Tijdens een regionale bijeenkomst van diezelfde partij zijn 100 leden aanwezig.
Van deze leden is 40% jonger dan 35 jaar. Door het lot worden 4 personen
aangewezen om deze regionale groepering te vertegenwoordigen op het landelijk
congres van de partij.
-
Bepaal de kans dat drie van de vier afgevaardigden jonger zijn dan 35 jaar.
-
Benader ook deze kans binomiaal. Vind je nu een groot verschil? Verklaar je antwoord.
-
In een doos zitten 30 uiterlijk allemaal dezelfde bonbons. 5 bonbons hebben
echter een roomvulling en de andere een caramelvulling. Uit de doos worden vier
bonbons genomen.
-
Hoe groot is de kans dat er precies één bonbon met een roomvulling uit wordt gehaald?
-
Hoe groot is de kans dat dat er twee of meer zijn?
-
Hoe groot is de kans dat de vier er uitgenomen bonbons op één na allemaal een roomvulling hebben?
-
Van alle leerlingen uit het basisonderwijs is bekend dat 90% rechtshandig is.

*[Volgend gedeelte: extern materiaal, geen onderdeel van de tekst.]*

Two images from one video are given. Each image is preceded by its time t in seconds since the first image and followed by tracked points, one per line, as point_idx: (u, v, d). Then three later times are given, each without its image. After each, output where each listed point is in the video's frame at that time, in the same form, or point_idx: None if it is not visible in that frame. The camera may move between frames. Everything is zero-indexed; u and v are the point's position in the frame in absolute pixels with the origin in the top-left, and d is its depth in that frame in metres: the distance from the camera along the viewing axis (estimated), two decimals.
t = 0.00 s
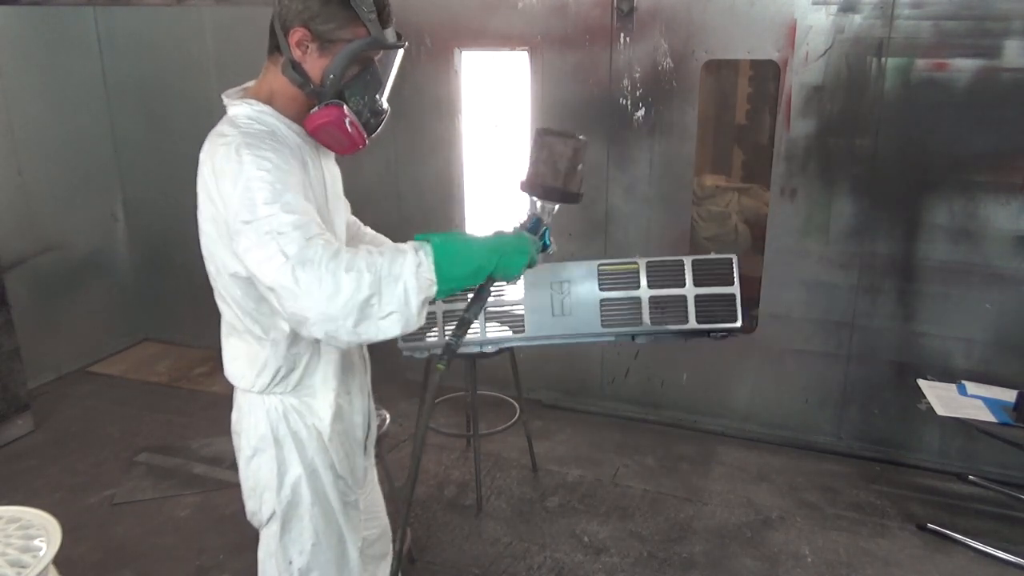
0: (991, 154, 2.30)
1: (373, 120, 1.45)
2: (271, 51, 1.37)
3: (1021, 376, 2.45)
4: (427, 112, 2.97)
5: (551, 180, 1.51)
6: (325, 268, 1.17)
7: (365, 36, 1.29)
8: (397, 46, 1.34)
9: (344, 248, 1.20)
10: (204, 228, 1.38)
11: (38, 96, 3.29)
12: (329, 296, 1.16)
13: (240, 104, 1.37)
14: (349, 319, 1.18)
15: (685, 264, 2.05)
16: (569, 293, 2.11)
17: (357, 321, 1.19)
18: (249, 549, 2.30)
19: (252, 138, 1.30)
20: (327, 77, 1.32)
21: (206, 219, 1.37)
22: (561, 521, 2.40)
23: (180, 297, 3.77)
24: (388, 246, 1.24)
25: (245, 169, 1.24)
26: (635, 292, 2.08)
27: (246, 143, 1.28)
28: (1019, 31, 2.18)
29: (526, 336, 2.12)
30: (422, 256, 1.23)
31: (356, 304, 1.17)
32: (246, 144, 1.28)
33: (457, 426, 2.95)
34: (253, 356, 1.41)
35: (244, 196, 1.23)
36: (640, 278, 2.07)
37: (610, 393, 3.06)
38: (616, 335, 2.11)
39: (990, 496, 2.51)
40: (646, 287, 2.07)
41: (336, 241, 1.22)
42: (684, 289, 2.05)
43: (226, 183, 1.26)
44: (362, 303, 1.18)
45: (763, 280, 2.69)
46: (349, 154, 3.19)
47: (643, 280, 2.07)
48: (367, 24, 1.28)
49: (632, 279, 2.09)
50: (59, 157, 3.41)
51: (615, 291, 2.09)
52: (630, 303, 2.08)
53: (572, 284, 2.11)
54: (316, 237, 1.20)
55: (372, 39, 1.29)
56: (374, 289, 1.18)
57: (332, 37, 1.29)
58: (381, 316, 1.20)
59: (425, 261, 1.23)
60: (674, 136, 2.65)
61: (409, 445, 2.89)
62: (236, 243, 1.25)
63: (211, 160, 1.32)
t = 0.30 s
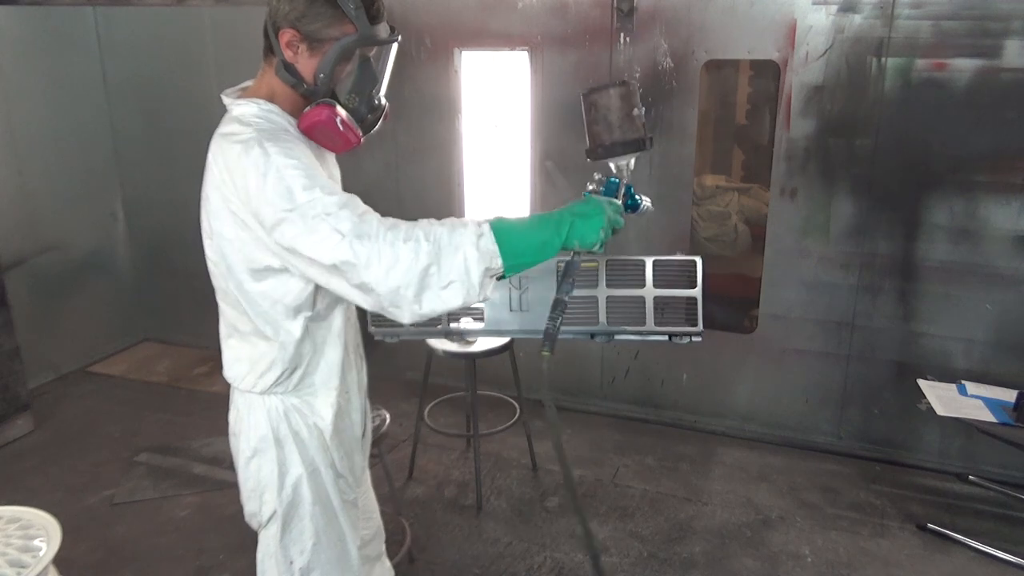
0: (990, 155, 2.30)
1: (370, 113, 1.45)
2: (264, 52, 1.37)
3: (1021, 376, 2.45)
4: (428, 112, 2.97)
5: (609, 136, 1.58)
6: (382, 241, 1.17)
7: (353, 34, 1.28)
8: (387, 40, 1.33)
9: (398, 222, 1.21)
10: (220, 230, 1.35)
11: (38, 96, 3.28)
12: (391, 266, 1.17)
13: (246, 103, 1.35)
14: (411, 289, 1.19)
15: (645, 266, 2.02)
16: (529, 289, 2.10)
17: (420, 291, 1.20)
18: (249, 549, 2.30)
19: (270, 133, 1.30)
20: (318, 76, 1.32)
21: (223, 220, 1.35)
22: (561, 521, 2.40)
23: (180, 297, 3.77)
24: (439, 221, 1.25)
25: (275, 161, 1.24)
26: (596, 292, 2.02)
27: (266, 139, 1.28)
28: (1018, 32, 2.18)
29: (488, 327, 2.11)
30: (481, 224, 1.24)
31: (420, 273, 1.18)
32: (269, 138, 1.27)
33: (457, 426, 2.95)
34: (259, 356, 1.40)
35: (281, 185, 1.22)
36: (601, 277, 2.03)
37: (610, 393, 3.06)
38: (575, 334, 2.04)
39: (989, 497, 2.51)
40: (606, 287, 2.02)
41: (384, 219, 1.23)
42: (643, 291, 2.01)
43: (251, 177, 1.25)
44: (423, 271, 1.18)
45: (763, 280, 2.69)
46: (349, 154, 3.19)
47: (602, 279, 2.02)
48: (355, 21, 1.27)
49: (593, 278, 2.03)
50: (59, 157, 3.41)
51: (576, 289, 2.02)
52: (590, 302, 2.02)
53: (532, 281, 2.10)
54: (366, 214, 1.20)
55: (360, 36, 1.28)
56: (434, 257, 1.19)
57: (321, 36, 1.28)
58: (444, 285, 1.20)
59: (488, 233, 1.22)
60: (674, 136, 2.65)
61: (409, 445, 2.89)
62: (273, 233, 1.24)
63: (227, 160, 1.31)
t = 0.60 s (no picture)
0: (990, 155, 2.30)
1: (373, 115, 1.44)
2: (270, 51, 1.37)
3: (1021, 376, 2.45)
4: (428, 112, 2.97)
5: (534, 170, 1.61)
6: (311, 276, 1.16)
7: (359, 34, 1.28)
8: (393, 41, 1.32)
9: (332, 255, 1.20)
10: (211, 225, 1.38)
11: (38, 96, 3.28)
12: (314, 304, 1.16)
13: (250, 103, 1.34)
14: (333, 327, 1.18)
15: (635, 266, 1.87)
16: (518, 289, 1.95)
17: (343, 328, 1.19)
18: (249, 549, 2.30)
19: (268, 137, 1.29)
20: (323, 76, 1.32)
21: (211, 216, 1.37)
22: (561, 521, 2.40)
23: (180, 297, 3.77)
24: (374, 252, 1.24)
25: (250, 172, 1.24)
26: (584, 293, 1.90)
27: (257, 144, 1.27)
28: (1018, 32, 2.19)
29: (482, 323, 2.02)
30: (405, 260, 1.23)
31: (341, 313, 1.17)
32: (257, 145, 1.26)
33: (457, 426, 2.95)
34: (263, 356, 1.40)
35: (247, 199, 1.23)
36: (589, 279, 1.88)
37: (610, 393, 3.06)
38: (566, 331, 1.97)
39: (990, 496, 2.51)
40: (595, 289, 1.89)
41: (327, 248, 1.22)
42: (633, 292, 1.88)
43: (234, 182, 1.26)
44: (345, 311, 1.18)
45: (763, 280, 2.69)
46: (348, 154, 3.19)
47: (591, 281, 1.88)
48: (360, 21, 1.27)
49: (582, 278, 1.90)
50: (59, 158, 3.41)
51: (563, 292, 1.91)
52: (578, 304, 1.92)
53: (522, 280, 1.93)
54: (308, 244, 1.20)
55: (365, 36, 1.27)
56: (357, 298, 1.18)
57: (327, 36, 1.28)
58: (365, 324, 1.20)
59: (409, 265, 1.23)
60: (674, 136, 2.65)
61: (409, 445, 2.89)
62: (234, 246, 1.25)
63: (221, 158, 1.31)
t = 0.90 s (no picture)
0: (990, 155, 2.30)
1: (371, 118, 1.43)
2: (268, 51, 1.37)
3: (1021, 376, 2.45)
4: (427, 112, 2.97)
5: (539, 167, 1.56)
6: (313, 274, 1.16)
7: (356, 36, 1.28)
8: (391, 45, 1.32)
9: (333, 253, 1.19)
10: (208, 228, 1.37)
11: (38, 96, 3.28)
12: (319, 302, 1.16)
13: (247, 104, 1.34)
14: (339, 325, 1.18)
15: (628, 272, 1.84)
16: (512, 290, 1.97)
17: (349, 325, 1.19)
18: (249, 549, 2.30)
19: (263, 138, 1.28)
20: (319, 78, 1.32)
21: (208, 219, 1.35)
22: (561, 521, 2.40)
23: (179, 296, 3.77)
24: (372, 246, 1.24)
25: (247, 174, 1.23)
26: (577, 296, 1.90)
27: (253, 146, 1.26)
28: (1018, 32, 2.19)
29: (478, 323, 2.07)
30: (406, 254, 1.24)
31: (346, 309, 1.17)
32: (253, 146, 1.26)
33: (457, 426, 2.95)
34: (262, 356, 1.39)
35: (245, 199, 1.22)
36: (582, 283, 1.88)
37: (609, 393, 3.06)
38: (561, 332, 1.97)
39: (989, 496, 2.51)
40: (588, 293, 1.88)
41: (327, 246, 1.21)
42: (626, 296, 1.87)
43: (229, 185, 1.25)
44: (350, 306, 1.18)
45: (763, 280, 2.69)
46: (348, 154, 3.19)
47: (584, 285, 1.88)
48: (357, 24, 1.27)
49: (575, 282, 1.90)
50: (58, 157, 3.40)
51: (555, 294, 1.92)
52: (572, 306, 1.92)
53: (516, 282, 1.96)
54: (308, 243, 1.19)
55: (362, 39, 1.27)
56: (361, 293, 1.19)
57: (324, 38, 1.28)
58: (370, 319, 1.20)
59: (410, 258, 1.24)
60: (674, 136, 2.65)
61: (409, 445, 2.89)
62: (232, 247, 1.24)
63: (217, 162, 1.30)
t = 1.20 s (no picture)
0: (990, 155, 2.30)
1: (371, 120, 1.43)
2: (268, 52, 1.36)
3: (1021, 376, 2.46)
4: (427, 112, 2.97)
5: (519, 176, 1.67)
6: (294, 293, 1.17)
7: (358, 39, 1.28)
8: (393, 47, 1.33)
9: (316, 270, 1.20)
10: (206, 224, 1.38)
11: (37, 96, 3.28)
12: (296, 321, 1.17)
13: (247, 105, 1.34)
14: (316, 343, 1.20)
15: (625, 270, 1.83)
16: (509, 287, 1.95)
17: (325, 343, 1.21)
18: (249, 549, 2.30)
19: (263, 143, 1.27)
20: (321, 80, 1.32)
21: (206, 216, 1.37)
22: (561, 521, 2.40)
23: (179, 296, 3.77)
24: (353, 262, 1.24)
25: (241, 181, 1.23)
26: (575, 295, 1.89)
27: (249, 150, 1.25)
28: (1018, 32, 2.19)
29: (474, 319, 2.05)
30: (383, 273, 1.24)
31: (323, 330, 1.19)
32: (250, 151, 1.25)
33: (457, 426, 2.95)
34: (263, 357, 1.40)
35: (236, 209, 1.22)
36: (579, 280, 1.87)
37: (609, 393, 3.06)
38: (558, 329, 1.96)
39: (989, 496, 2.51)
40: (585, 290, 1.87)
41: (312, 261, 1.22)
42: (623, 295, 1.85)
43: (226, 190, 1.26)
44: (328, 327, 1.19)
45: (763, 280, 2.69)
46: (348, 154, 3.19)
47: (582, 283, 1.87)
48: (360, 27, 1.27)
49: (573, 280, 1.88)
50: (58, 157, 3.40)
51: (554, 292, 1.91)
52: (570, 304, 1.90)
53: (513, 279, 1.93)
54: (293, 258, 1.20)
55: (364, 42, 1.28)
56: (340, 313, 1.19)
57: (325, 40, 1.28)
58: (347, 338, 1.22)
59: (387, 277, 1.23)
60: (674, 136, 2.65)
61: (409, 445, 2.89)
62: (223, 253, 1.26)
63: (215, 162, 1.30)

Hoe groot is de kans dat je in een willekeurig gekozen groep van 20 kinderen
minder dan 16 rechtshandigen aantreft?
Testen
-
Bij een importeur staan 1000 auto’s. Van de fabrikant hoort hij dat 100 auto’s uit
die voorraad gebreken vertonen.
Twee medewerkers berekenen voor een steekproef van 4 auto’s uit de voorraad de
kansen op het aantreffen van een auto met gebreken. De ene medewerker doet
dit ‘met terugleggen’ en de ander ‘zonder terugleggen’.
-
Stel de kansverdelingen op voor beide medewerkers.
-
Vergelijk de kansverdelingen. Bij welke decimaal treedt er pas verschil op?
-
Hoe groot is in gehele procenten nauwkeurig de kans dat minstens 2 van de 4 auto's uit de steekproef gebreken hebben?
-
Op zaterdagavond zit Jos, die iedere week meespeelt in de Lotto, gespannen voor
de t.v. om de trekking van de 6 getallen mee te maken. (Het zogenaamde reservegetal
laten we even buiten beschouwing.) Er zitten 41 balletjes met daarop de
getallen 1 tot en met 41 in een ronddraaiende trommel waaruit er telkens één
wordt getrokken.
-
Hoe groot is de kans dat er zes even nummers worden getrokken?
-
Als er twee even nummers zijn getrokken, hoe groot is dan nog de kans dat de volgende vier balletjes ook een even nummer hebben?
-
Hoe groot is de kans, dat elk van de zes getrokken getallen kleiner is dan 15?
-
Jos heeft de nummers 5, 10, 15, 20, 25 en 30 op zijn formulier aangekruist. Hoe groot is de kans dat hij ze alle zes goed heeft?